I’m no classicist and I’m the first to admit that, but I really don’t understand why people find it so difficult to accept that the Roman Empire was a big place with a lot of different people who weren’t all alike. It doesn’t change anything. They were still brilliant engineers, won some cracking battles and had a very organised army in a time when organised armies were a rarity. The fact that some may have been black doesn’t really matter.

Miss Peregrine Follows a Grand Tradition

I’ve just finished reading Miss Peregrine’s School for Peculiar Children. It’s a strangely wonderful book but perhaps a little scary for children. It’s one of those books where “young adult” means “only if you’ve sat your GCSEs and not before” as some of the episodes are (a) quite scary and (b) a bit on the gruesome side. Definitely not something to read over breakfast. And yet I was struck by both the similarities and differences to other books of that ilk.

For example, Harry Potter features a young man who has no idea of his special powers and finds himself in a school with other young people – most of whom are fully aware of their background and capabilities – in which he has to survive. It’s just that Jacob Portman is not a wizard and his peculiarity (as it is termed) is rather specific, unlike Emma, who can produce and control fire, or Millard, who is invisible. The fact that Miss Peregrine can turn into a falcon is only eclipsed by Professor McGonagall turning into a cat on a regular basis.

In that respect, it reminds me a little more of Professor Xavier’s School for the Gifted, as the institute where the X-Men are based is known. There, peculiar children who are often in fear of their lives are given a sanctuary where they are fed, housed and protected, much like Miss Peregrine does in the book. And she can control time, as can Professor X (up to a point) and read minds.

And yet, the film that I found myself thinking of most often as I was reading was Paranorman. Jacob, like his grandfather before him, can see hollowgasts, who feed on peculiars, which suggests that they are predominantly invisible to the majority of peculiars.
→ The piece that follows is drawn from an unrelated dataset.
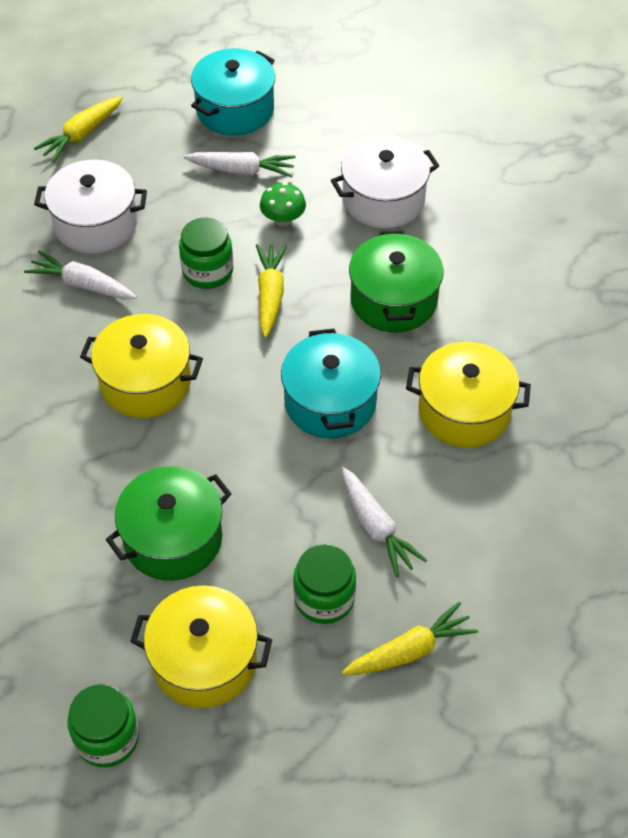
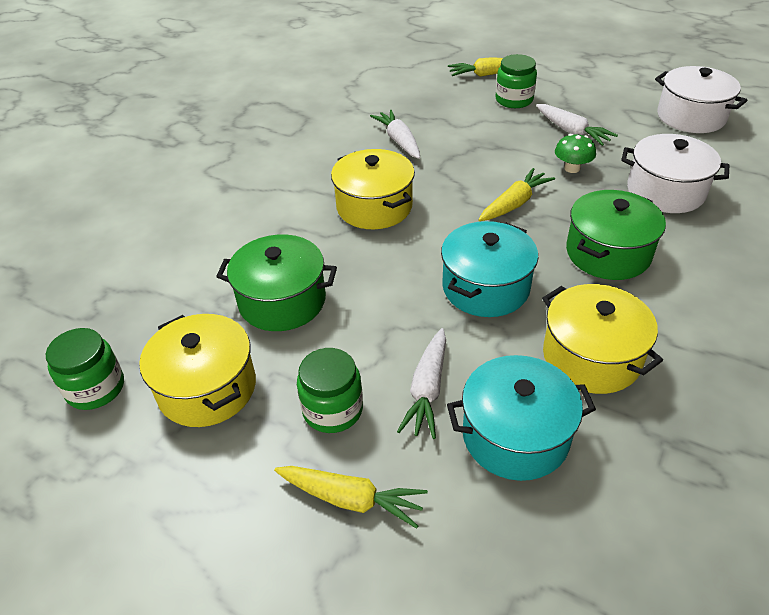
camera: 45 degrees right, 10 degrees down
white pot [34,160,147,254] -> white pot moved to [655,66,747,133]
green jar [179,218,233,289] -> green jar moved to [495,54,537,108]
turquoise pot [191,49,275,135] -> turquoise pot moved to [447,355,596,481]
It’s a bit like Norman’s ability to see ghosts – and his calling to protect the community from the vengeful spirits in particular.

It’s not a bad book but I wasn’t especially left wanting more and the jury’s out on whether I’ll read the sequel.
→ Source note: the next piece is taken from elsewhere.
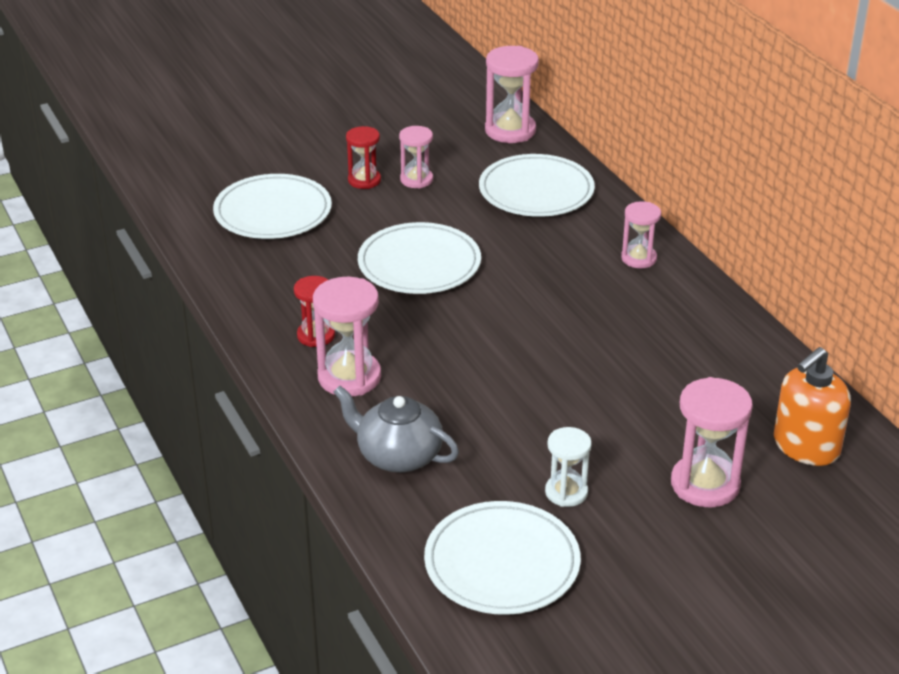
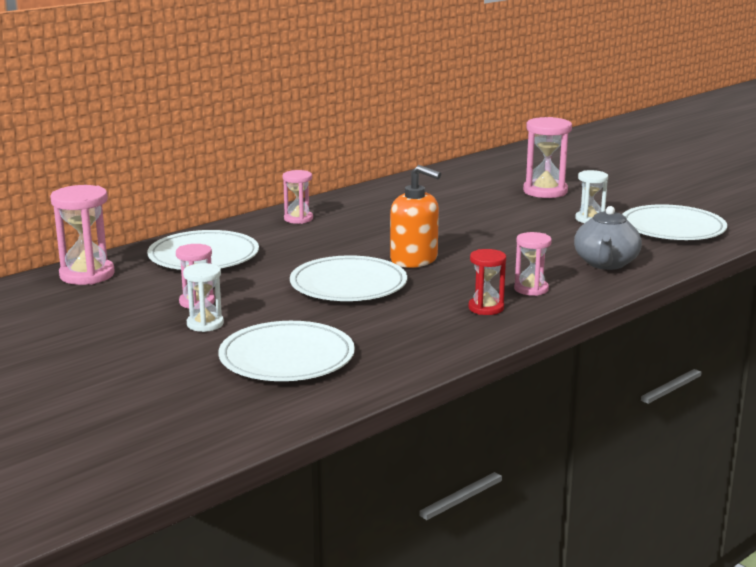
camera: 105 degrees left, 15 degrees down
pink hourglass [313,277,381,396] -> pink hourglass [514,232,552,296], size x0.62
red hourglass [346,126,381,189] -> white hourglass [183,263,224,332]
orange soap dispenser [774,347,851,466] -> orange soap dispenser moved to [390,165,441,268]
An Interesting Use for Old Photos

One thing I absolutely love about Miss Peregrine’s School for Peculiar Children is how the author, Ransom Riggs, has managed to weave some weird and quite wonderful vintage photographs into his story in a way that makes it feel entirely natural – as if the photos were taken to illustrate the book, rather than the book being written to do something with the photos. It does make me wonder what people “back in the day” were thinking when they took photos of the back of someone’s head, or a mocked-up strong man. And as for some of those Christmas Grotto photographs, no wonder the Offspring refused to go in!

I can’t help but think that the late Victorians and early Edwardians were really captivated by what photography could offer and played with a variety of effects, including double exposure and something like an early form of Photoshop. This trend continued as technology improved and colour photography started to gain in popularity. Of course, the modern trend for digital photography does, in a sense, take all the fun out of it – I used to love receiving envelopes from places like Prontaprint and trying to remember what was going on when I took that particular photograph – or even when an envelope came back with someone else’s snaps!
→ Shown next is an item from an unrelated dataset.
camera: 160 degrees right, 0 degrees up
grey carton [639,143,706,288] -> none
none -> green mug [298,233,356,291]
It was worse when the Prontaprint envelopes didn’t come back at all, though. God only knows who’s got the photos from my trip to Malta back in the Nineties.

Yet it never once occurred to me to try and put together a sequence of some of these photographs and try to form a story around them. I might try that one day, when I have time, photographs and half an idea in my head. Riggs has demonstrated that not only is it possible, but you can also create something incredibly creepy indeed.